→ **SELECTED EXTRACT**:

- - - -

Networking and security

Q A
dig vs getent hosts? raw DNS query vs system resolver/NSS path
Many CLOSE-WAIT sockets mean? app is not closing connections
nftables or iptables first? nftables first for modern mental model
What protects privileged port binding without full root? CAP_NET_BIND_SERVICE

Drills

Drill 1: Read the local boot and init path

cat /proc/cmdline
ps -p 1 -o pid,comm,args
systemd-analyze
systemd-analyze critical-chain

Drill 2: Inspect a running process deeply

PID=$(pgrep -n sshd)
cat /proc/$PID/status
ls -la /proc/$PID/fd | head
cat /proc/$PID/cgroup

Drill 3: Compare DNS tools

dig example.com +short
getent hosts example.com
resolvectl query example.com

Explain why the answers may differ.

Drill 4: Find deleted open files

lsof +L1

Drill 5: Add a systemd override safely

systemctl edit nginx
systemctl daemon-reload
systemctl restart nginx
systemctl cat nginx

Drill 6: Inspect cgroup v2 data for a service

CG=$(systemctl show ssh -p ControlGroup --value)
echo "$CG"
cat /sys/fs/cgroup${CG}/memory.current
cat /sys/fs/cgroup${CG}/cpu.stat

Drill 7: Check ACLs and capabilities

getfacl /srv/shared
getcap -r /usr/local/bin /usr/bin 2>/dev/null | head

Drill 8: One-minute triage drill

Collect these with no commentary first:

uptime
free -h
df -h
df -i
dmesg -T | tail -20
ss -s

Then write a three-sentence diagnosis hypothesis.

- - - -

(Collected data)

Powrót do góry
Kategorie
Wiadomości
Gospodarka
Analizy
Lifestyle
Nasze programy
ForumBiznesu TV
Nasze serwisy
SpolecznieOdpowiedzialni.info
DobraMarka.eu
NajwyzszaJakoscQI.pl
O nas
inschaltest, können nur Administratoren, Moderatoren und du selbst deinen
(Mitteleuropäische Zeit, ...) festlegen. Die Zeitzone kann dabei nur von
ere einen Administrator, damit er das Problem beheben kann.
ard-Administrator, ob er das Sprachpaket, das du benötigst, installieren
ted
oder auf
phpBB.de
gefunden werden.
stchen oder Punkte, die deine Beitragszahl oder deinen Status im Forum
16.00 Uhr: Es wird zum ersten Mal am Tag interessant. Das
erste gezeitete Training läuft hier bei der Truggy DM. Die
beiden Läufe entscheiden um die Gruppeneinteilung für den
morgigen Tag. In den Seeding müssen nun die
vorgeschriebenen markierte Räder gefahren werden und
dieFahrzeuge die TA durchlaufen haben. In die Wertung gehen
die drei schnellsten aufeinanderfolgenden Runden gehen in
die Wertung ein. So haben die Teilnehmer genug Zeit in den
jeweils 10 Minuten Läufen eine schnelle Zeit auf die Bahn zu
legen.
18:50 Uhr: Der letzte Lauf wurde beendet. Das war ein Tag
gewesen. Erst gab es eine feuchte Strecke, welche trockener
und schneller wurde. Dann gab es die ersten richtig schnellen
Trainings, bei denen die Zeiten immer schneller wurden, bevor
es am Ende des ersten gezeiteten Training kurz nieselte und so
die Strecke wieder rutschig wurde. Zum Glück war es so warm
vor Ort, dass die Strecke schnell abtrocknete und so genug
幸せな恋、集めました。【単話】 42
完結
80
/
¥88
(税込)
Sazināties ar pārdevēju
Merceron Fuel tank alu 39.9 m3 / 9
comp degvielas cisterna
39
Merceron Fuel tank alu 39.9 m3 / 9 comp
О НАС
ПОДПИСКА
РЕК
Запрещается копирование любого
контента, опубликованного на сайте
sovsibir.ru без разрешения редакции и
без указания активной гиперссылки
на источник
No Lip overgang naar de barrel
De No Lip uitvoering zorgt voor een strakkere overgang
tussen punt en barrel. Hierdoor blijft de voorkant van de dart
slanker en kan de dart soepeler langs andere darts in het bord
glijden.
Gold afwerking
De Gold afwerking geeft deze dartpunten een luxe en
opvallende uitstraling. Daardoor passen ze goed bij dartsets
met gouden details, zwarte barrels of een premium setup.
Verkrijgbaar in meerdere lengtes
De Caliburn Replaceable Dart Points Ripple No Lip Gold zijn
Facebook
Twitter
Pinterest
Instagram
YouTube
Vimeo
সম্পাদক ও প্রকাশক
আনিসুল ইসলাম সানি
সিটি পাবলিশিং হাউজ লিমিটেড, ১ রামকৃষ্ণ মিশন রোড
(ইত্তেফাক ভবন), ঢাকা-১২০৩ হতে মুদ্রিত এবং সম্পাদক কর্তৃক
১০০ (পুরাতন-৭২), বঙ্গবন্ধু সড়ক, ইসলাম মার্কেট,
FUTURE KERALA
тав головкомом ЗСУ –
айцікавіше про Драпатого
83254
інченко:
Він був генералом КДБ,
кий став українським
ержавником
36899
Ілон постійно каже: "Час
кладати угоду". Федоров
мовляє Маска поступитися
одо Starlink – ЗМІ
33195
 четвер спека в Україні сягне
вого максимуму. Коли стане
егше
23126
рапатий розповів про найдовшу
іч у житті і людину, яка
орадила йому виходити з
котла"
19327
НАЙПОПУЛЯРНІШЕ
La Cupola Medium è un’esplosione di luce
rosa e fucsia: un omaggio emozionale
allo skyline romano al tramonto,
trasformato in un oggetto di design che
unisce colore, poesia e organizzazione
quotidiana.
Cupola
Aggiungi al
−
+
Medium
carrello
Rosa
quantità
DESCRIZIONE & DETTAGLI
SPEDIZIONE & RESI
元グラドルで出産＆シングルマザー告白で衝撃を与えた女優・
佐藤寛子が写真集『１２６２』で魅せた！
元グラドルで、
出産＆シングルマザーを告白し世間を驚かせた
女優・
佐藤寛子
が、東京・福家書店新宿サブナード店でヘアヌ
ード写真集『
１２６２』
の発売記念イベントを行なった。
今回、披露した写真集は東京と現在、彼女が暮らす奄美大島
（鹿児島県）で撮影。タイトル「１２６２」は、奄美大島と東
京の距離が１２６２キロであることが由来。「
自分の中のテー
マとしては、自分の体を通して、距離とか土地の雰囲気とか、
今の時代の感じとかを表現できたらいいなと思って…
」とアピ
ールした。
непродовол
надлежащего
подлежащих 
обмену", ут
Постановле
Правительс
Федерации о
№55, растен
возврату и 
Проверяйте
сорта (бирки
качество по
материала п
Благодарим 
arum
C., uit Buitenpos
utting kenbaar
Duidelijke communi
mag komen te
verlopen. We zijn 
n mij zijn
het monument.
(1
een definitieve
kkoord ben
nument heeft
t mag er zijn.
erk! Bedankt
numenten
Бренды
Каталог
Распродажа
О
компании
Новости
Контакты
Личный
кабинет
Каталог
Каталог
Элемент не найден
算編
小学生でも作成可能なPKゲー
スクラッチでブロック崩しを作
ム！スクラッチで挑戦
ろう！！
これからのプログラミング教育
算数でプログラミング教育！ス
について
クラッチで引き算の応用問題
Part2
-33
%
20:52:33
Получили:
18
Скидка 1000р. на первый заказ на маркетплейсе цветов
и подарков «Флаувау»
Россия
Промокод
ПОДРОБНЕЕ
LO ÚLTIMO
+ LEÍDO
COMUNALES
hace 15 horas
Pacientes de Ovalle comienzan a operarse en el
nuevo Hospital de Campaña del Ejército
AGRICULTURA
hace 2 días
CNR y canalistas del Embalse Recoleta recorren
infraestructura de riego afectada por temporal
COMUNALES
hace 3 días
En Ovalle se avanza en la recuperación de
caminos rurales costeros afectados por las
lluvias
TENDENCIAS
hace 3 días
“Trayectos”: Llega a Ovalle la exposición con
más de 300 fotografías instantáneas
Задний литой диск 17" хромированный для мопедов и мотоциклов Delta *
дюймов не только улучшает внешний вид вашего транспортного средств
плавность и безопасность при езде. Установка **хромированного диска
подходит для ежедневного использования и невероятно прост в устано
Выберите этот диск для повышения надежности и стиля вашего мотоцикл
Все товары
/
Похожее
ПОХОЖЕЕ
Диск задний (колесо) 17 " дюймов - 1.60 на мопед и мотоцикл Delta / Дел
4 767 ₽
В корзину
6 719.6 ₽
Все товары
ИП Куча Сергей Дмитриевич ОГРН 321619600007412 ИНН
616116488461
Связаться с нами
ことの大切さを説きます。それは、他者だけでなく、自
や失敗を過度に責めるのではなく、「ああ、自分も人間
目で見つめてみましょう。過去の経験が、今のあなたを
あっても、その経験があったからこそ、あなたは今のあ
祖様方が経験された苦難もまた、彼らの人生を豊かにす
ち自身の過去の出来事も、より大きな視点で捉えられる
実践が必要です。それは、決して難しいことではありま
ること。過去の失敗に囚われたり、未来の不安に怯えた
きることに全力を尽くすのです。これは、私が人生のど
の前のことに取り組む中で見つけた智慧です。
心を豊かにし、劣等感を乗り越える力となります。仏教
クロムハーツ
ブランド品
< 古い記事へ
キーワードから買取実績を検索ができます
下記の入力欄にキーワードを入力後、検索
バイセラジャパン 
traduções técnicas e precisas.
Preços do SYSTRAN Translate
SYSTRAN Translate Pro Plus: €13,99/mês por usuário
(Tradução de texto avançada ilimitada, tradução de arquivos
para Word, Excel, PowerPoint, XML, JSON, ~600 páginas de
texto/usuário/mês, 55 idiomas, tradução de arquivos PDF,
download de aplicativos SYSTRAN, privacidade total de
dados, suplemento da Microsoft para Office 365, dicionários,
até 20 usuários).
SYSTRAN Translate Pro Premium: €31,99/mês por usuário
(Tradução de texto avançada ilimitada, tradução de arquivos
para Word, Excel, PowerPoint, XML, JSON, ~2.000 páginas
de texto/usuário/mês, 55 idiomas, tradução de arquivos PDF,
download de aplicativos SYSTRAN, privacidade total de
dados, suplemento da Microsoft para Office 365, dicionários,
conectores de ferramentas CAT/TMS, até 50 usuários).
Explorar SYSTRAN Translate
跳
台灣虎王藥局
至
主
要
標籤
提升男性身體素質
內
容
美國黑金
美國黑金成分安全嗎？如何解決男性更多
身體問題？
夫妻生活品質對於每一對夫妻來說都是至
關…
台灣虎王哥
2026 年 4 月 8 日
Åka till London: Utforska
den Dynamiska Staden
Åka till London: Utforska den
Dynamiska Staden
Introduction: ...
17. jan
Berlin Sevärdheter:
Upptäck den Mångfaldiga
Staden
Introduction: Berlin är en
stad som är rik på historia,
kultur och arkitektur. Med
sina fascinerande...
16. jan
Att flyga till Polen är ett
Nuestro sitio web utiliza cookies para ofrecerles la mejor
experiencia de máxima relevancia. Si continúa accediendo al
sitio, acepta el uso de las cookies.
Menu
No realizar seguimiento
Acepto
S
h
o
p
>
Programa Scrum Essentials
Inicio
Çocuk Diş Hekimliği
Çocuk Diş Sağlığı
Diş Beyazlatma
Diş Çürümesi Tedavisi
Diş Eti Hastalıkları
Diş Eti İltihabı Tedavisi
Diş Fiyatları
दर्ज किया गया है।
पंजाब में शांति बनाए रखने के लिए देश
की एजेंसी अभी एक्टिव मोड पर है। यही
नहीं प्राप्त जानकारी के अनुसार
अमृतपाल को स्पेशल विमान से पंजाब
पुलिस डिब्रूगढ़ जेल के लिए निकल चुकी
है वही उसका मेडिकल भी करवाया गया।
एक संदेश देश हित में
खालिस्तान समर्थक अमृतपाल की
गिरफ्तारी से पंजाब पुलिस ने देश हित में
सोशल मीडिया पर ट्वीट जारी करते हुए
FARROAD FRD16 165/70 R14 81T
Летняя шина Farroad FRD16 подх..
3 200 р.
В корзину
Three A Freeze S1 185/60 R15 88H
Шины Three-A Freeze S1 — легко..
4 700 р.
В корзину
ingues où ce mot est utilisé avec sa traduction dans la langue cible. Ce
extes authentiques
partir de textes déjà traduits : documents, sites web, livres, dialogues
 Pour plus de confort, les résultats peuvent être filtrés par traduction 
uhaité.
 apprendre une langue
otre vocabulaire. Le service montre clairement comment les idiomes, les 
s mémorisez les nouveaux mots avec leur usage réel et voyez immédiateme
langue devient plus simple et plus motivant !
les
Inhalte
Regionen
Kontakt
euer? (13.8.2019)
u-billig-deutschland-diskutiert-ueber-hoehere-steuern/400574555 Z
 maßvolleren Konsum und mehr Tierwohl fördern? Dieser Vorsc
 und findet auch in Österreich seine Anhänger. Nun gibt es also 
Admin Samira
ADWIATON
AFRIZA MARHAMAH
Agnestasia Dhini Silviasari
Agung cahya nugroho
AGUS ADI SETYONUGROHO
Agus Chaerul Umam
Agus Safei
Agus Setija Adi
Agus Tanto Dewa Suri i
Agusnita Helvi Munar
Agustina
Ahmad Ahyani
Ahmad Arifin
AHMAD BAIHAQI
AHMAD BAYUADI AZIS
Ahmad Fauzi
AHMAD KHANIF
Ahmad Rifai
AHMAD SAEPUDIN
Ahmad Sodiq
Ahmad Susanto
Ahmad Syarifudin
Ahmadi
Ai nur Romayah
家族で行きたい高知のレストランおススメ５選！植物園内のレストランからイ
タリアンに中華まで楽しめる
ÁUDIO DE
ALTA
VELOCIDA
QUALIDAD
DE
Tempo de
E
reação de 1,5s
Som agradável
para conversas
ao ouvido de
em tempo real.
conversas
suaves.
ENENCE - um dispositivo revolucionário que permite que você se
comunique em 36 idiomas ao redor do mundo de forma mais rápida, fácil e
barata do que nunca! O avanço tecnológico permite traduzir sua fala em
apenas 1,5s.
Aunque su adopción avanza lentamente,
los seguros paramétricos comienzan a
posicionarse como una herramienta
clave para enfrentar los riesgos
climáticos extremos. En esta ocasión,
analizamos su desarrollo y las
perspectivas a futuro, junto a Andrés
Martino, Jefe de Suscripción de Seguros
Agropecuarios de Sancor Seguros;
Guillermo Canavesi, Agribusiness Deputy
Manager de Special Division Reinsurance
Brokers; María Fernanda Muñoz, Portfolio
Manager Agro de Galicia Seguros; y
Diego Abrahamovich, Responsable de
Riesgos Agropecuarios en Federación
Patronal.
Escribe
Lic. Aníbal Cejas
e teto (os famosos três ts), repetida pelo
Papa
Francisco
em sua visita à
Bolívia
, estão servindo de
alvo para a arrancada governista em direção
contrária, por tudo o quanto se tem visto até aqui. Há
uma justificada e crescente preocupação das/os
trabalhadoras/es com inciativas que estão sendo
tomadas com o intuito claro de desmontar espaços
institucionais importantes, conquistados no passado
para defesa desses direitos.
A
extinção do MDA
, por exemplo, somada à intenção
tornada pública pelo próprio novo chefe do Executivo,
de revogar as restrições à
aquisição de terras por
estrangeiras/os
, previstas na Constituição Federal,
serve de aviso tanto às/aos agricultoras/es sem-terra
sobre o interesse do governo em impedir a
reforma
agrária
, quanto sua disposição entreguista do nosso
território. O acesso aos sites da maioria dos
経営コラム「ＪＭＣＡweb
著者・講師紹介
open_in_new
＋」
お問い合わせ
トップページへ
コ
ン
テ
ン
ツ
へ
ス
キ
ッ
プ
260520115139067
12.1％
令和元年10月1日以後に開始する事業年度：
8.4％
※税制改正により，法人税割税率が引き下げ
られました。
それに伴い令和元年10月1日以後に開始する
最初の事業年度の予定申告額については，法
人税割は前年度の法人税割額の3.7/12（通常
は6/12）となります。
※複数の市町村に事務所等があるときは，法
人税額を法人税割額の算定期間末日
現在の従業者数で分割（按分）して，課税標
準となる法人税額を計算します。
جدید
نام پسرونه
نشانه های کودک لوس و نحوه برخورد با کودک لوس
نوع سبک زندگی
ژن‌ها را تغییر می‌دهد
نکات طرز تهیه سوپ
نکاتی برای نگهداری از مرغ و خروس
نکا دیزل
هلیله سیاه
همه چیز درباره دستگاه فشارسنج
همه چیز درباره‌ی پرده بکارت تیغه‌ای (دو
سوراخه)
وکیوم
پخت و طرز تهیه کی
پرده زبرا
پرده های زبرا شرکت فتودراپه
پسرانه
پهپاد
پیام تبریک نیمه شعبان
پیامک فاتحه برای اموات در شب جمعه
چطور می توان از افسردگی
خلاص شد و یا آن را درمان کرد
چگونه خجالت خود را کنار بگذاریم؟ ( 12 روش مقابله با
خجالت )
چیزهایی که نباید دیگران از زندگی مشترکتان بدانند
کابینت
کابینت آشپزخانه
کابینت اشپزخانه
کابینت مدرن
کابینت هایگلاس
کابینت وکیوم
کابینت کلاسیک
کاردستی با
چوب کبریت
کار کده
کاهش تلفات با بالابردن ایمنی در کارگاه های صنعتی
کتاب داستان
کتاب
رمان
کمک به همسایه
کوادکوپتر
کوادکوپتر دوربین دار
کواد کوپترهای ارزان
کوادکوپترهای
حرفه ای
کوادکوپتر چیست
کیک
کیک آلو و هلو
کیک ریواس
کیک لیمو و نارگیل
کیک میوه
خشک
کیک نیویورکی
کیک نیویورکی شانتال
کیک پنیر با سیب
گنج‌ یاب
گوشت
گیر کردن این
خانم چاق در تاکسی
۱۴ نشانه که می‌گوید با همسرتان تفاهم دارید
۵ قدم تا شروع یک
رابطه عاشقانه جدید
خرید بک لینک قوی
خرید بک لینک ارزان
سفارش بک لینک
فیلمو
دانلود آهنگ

- - - -

→ **TASK LIST**:
(1) Duplicate the part of the networking and security notes that opens with the words containing "PID=$(pgrep -n sshd)" and closes with "answers may differ.".
(2) In the networking and security notes, which command does the drill for finding deleted open files use?

→ **ANSWERS TO THE PROBLEMS**:
(1)
PID=$(pgrep -n sshd)
cat /proc/$PID/status
ls -la /proc/$PID/fd | head
cat /proc/$PID/cgroup

Drill 3: Compare DNS tools

dig example.com +short
getent hosts example.com
resolvectl query example.com

Explain why the answers may differ.

(2) lsof +L1